Der Grüne Deal und die Konservendose

Was hat der Grüne Deal der EU mit einer Konservendose gemeinsam?

Die EU verfolgt – zumindest auf dem Papier – konsequent die großen Ziele des Grünen Deals: globale Erwärmung auf 1,5 Grad Celsius begrenzen, bis zum Jahr 2030 die Netto-Treibhausgasemissionen um 55 % gegenüber dem Stand von 1990 senken. Um diese Ziele zu erreichen, soll unter anderem Kapital verstärkt in nachhaltige Investitionen, die sich an ESG-Kriterien orientieren, umgelenkt werden.

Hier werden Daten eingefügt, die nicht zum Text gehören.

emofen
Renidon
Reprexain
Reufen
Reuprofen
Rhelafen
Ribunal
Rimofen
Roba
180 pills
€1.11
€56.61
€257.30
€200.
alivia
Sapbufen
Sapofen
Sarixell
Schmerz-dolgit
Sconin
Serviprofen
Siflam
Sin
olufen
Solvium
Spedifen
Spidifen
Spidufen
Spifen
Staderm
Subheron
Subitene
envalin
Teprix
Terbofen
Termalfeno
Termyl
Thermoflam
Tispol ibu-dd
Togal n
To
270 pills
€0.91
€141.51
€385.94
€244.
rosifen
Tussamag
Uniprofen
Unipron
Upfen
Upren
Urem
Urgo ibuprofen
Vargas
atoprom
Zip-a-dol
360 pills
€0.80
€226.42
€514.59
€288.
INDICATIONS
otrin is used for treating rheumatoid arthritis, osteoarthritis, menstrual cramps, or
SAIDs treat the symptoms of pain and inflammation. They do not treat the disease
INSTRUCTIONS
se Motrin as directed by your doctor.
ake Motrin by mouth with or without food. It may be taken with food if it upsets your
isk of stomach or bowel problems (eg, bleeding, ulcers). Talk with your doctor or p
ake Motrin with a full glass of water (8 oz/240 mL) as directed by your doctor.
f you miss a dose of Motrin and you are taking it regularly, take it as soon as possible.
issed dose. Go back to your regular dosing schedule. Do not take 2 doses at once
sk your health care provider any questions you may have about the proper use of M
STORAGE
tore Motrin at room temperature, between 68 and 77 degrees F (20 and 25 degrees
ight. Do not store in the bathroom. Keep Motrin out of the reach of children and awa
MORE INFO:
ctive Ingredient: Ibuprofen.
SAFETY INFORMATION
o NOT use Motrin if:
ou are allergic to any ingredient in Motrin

In diesem Sinne EU-konform zu investieren ist allerdings schwierig, denn die EU-Taxonomie kennt nur Umweltziele. Soziale Ziele, die mit Aspekten der guten Unternehmensführung verknüpft werden sollen, lassen auf sich warten. Bewertungskriterien, anhand derer sich bemisst, ob eine Wirtschaftstätigkeit dem Erreichen eines ESG-Zieles dient, gibt es nur für zwei der sechs EU-Umweltziele (und auch diese nur für ca. 100 ausgewählte Wirtschaftstätigkeiten).

Ab 1. Januar 2023 soll(t)en die restlichen Bewertungskriterien folgen. Doch dieser Termin wackelt. Und selbst wenn es sie gibt, fehlen die nachhaltigkeitsbezogenen Unternehmensdaten, denn Unternehmen sind nicht verpflichtet, Taxonomie-konform zu berichten. Dafür fehlt die neue Richtlinie zur Nachhaltigkeitsberichterstattung CSRD, noch weiter entfernt ist deren nationale Umsetzung.

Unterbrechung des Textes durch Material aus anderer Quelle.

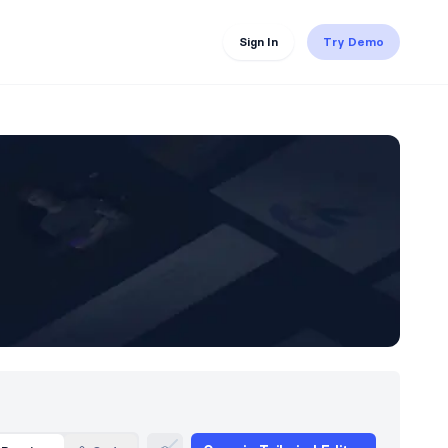
Sign In
Try Demo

In der Verpackung, sinnbildlich dem Grünen Deal, stecken Lösungsansätze für ein real bestehendes Problem, nämlich den fortschreitenden Klimawandel. Bei den Werkzeugen, sprich den Regularien, die wir benötigen, um die Pläne der EU umzusetzen, hapert es jedoch gewaltig. Sie kommen mit großer Verzögerung. Hier drängt sich der Vergleich mit der Konservendose auf.

Wissen Sie, wann die Konservendose patentiert wurde? Im Jahr 1810. Napoleon Bonaparte suchte nach einer Lösung für die Lebensmittelversorgung seiner Truppen und der Pariser Konditor Nicolas Appert erfand die Lösung: die Konservendose. Von da an verhungerten keine Soldaten mehr am Schlachtfeld (was bis dahin oft der Fall war). Und wann wurde der Dosenöffner erfunden? 48 (sic!) Jahre später, im Jahr 1858. Bis dahin konnten Konservendosen nur mit zweckentfremdeten Werkzeugen, wie Bajonette, Hammer und Meißel, geöffnet werden.

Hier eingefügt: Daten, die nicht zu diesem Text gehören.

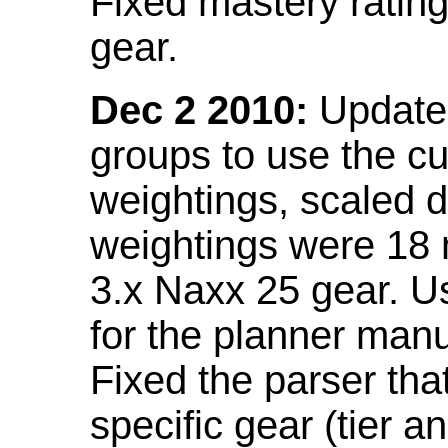
Fixed mastery ratin
gear.
Dec 2 2010:
Updated
groups to use the c
weightings, scaled 
weightings were 18
3.x Naxx 25 gear. U
for the planner manu
Fixed the parser that
specific gear (tier a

So ähnlich stellt sich derzeit der Grüne Deal für die Finanzindustrie dar. Er ist, ebenso wie die Konservendose, ein dringend notwendiger Lösungsansatz für lebensbedrohende Probleme. Aber die Werkzeuge, sprich Regularien und Daten, die es ermöglichen, den Inhalt bzw. die Pläne im Sine der EU zu realisieren und den Kampf gegen den Klimawandel zu unterstützen, kommen viel zu spät.

Notgedrungen stützen sich Asset Manager und Investoren auf Behelfsmaßnahmen, wie etwa auf ESG-Daten von Drittanbietern. Diese Daten erfüllen, ebenso wie Hammer und Meißel, ihren Zweck, indem sie die Lücken in den europäischen Regularien stopfen, gehen jedoch nicht zwingend mit dem europäischen Gedankengut konform.

Dass hinsichtlich des Grünen Deals und nachhaltigen Investitionen nicht alles nach Wunsch läuft, haben auch schon die europäische Versicherungsaufsicht EIOPA als erste ranghohe EU-Institution und der Präsident der deutschen BaFin zugegeben.

So gesteht die EIOPA ein, dass wichtige Regulierungsinitiativen, auch im Rahmen der EU-Taxonomie, noch nicht abgeschlossen und einige Vorschriften noch nicht fertiggestellt sind.

BaFin-Präsident Mark Branson gibt in einem Kommentar zu, (Zitat) dass ein einfaches Labelling „grün“ oder „nicht-grün“ kaum den heterogenen und unterschiedlich differenzierten Präferenzen von Anlegern gerecht werden kann.

Um im Jargon des Dosenvergleiches zu bleiben: die EU wäre gut beraten, sich mit der Erfindung des Dosenöffners für den Grünen Deal keine 48 Jahre Zeit zu lassen.